Please copy the data from the line with "common name: Eurasian hobby" up to and including the line with "scientific name: Cardellina pusilla", keeping every line the same.
####
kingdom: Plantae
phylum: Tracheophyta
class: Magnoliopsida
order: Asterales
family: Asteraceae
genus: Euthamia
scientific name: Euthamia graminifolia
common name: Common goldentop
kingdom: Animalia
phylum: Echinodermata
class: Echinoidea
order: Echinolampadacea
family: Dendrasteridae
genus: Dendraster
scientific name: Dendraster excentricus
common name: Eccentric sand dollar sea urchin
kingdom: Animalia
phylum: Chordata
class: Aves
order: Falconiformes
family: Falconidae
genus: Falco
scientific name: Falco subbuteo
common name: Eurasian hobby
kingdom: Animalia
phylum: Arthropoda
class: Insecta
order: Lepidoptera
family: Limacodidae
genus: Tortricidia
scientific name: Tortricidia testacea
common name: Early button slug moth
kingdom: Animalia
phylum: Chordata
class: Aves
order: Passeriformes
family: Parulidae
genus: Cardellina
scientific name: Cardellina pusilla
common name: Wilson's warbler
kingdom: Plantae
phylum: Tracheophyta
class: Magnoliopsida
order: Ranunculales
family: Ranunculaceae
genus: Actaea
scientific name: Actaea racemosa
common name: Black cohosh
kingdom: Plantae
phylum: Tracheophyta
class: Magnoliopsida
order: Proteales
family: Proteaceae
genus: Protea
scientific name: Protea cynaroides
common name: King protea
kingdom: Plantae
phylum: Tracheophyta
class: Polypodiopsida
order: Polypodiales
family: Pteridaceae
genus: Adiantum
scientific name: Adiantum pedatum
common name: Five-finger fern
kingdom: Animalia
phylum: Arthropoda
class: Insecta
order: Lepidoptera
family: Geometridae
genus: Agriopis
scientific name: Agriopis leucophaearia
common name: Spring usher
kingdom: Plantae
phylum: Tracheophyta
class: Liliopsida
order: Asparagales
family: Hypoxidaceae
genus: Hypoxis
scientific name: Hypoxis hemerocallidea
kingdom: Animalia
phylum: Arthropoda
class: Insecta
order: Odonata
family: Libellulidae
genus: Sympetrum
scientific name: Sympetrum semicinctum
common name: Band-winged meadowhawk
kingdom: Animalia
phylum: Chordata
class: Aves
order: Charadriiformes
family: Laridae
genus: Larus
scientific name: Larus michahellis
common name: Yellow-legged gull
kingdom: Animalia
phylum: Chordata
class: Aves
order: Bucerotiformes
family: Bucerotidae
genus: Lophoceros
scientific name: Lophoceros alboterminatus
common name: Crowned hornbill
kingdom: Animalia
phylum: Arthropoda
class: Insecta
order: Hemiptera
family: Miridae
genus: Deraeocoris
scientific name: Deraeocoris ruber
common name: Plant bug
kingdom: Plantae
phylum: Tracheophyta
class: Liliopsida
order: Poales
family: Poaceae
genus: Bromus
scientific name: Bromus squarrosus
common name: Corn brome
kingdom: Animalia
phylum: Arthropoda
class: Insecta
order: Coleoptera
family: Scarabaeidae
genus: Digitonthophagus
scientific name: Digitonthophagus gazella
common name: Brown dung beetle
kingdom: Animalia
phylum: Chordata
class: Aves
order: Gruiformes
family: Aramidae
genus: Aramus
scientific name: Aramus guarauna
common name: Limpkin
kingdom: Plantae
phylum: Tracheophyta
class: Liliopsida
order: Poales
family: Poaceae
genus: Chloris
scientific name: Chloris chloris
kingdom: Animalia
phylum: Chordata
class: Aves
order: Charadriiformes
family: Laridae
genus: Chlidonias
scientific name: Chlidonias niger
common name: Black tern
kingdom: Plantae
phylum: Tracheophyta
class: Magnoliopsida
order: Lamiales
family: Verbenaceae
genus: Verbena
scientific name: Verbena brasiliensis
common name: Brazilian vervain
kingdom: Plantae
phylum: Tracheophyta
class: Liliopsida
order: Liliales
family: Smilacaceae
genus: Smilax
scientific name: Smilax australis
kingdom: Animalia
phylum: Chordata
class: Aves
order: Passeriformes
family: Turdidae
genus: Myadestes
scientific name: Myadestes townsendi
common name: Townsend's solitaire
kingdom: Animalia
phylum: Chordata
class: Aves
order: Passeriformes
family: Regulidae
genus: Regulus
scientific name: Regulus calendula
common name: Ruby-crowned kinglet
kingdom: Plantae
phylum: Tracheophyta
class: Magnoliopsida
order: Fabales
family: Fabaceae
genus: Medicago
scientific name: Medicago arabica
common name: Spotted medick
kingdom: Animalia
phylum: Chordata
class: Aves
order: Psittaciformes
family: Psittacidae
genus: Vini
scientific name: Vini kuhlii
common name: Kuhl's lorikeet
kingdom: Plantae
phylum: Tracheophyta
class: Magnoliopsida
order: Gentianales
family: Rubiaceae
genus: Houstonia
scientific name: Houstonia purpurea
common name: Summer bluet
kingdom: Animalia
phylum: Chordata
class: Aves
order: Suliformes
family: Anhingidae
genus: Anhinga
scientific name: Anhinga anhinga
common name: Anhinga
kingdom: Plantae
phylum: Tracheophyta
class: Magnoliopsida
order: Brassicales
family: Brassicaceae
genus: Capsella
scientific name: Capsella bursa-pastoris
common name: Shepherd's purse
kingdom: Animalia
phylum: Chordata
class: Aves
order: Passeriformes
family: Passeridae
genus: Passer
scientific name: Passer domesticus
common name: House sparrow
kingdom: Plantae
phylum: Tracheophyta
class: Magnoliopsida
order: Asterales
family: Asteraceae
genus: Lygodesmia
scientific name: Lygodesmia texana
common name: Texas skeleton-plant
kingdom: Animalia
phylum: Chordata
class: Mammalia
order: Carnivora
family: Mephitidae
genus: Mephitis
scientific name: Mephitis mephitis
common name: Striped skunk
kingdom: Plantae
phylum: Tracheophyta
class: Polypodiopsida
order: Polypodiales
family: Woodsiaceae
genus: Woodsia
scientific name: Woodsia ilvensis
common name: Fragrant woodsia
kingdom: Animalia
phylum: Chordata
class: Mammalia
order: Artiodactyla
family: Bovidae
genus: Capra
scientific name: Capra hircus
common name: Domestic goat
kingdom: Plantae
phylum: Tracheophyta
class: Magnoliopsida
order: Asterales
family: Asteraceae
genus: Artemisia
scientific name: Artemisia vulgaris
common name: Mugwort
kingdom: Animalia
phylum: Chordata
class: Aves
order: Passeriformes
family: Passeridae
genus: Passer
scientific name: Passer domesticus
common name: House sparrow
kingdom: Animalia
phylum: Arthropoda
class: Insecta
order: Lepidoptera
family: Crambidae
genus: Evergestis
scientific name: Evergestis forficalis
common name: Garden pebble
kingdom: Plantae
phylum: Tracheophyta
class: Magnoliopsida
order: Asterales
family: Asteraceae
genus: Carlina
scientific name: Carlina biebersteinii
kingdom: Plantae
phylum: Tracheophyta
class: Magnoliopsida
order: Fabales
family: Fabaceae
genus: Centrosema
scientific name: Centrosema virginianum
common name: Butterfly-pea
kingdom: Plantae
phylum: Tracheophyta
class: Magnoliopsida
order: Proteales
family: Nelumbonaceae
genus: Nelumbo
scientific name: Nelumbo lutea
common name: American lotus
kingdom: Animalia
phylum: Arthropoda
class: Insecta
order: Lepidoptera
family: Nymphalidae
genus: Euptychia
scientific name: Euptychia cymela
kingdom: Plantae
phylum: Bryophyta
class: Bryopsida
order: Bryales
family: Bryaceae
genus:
####
#### TASK RESPONSE
common name: Eurasian hobby
kingdom: Animalia
phylum: Arthropoda
class: Insecta
order: Lepidoptera
family: Limacodidae
genus: Tortricidia
scientific name: Tortricidia testacea
common name: Early button slug moth
kingdom: Animalia
phylum: Chordata
class: Aves
order: Passeriformes
family: Parulidae
genus: Cardellina
scientific name: Cardellina pusilla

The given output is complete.